Review of Gervaise

Gervaise (1956)
8/10
René Clement at his most controversial, outrageous & (for some) candid & sickening moment
26 November 2019
A terribly tragic and horrible story of the growing degradation and poverty of a working class family allows for a raw and cynical movie, a kind of naturalist manifesto. Its characters are frustrating in their self destruction. From the start we know that they have no chance of salvation, because degradation and vice surround them and impel them at every step. For example, Gervaise, the protagonist, dreams of a ransom from poverty and seems almost to succeed, but a mere accident to sink her slowly into a physical and psychological brutalization that will reduce her to an animal level is enough. The central point of the movie is precisely this: the poor act by survival instinct and for them the laws of decorum or morality are not valid: prostitution is a way of not starving, alcoholism distracts from the ugliness of a miserable life. What makes it an excellent film, however, is not so much the message as the style: René Clement is a superb storyteller. He builds images of great descriptive power, so vivid that they almost seem to smell and taste. Gervaise is an adaptation of L'Assomoir, the seventh volume in Emile Zola's Rougon-Macquart cycle of 20 novels. Along with 'Nana' and 'Germinal' it is probably Zola's most famous. Zola's novel title is a metonymy: Father Colombe's Tavern, known as the Assommoir, was on the corners of the Rue des Poissonniers and of the Boulevard de Rochechouart. Parisian life in the 19th century remains a study for anthropologists to this day. Lower classes were grim. Their life was all but ruined by the brutality brought on, for instance, by alcoholism. Gervaise is the heroine. For a time she seems fortunate enough, but she succumbs as well.
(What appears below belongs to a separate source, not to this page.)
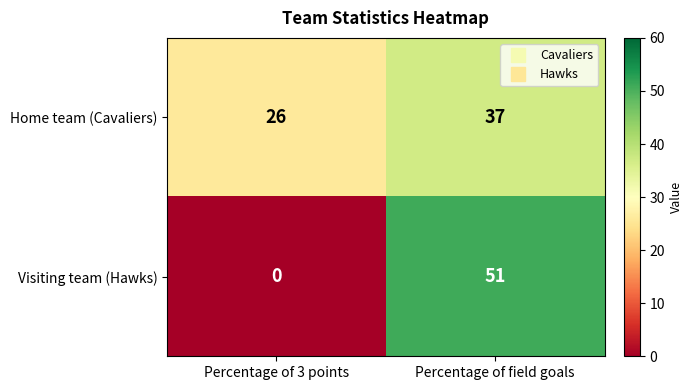

What is the greatest value displayed?

51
This was definitely one of the 20 best movies released in 1956, together with The Searchers Un condamné à mort s'est échappé ou Le vent souffle où il veut The Killing, Invasion of the Body Snatchers, Nuit et brouillard Bob le flambeur, Toute la mémoire du monde, Aparajito, Patterns, Giant, The Harder They Fall, Bigger Than Life, Voici le temps des assassins..., The Man Who Knew Too Much, The Wrong Man, La traversée de Paris, Written on the Wind, Attack, Friendly Persuasion.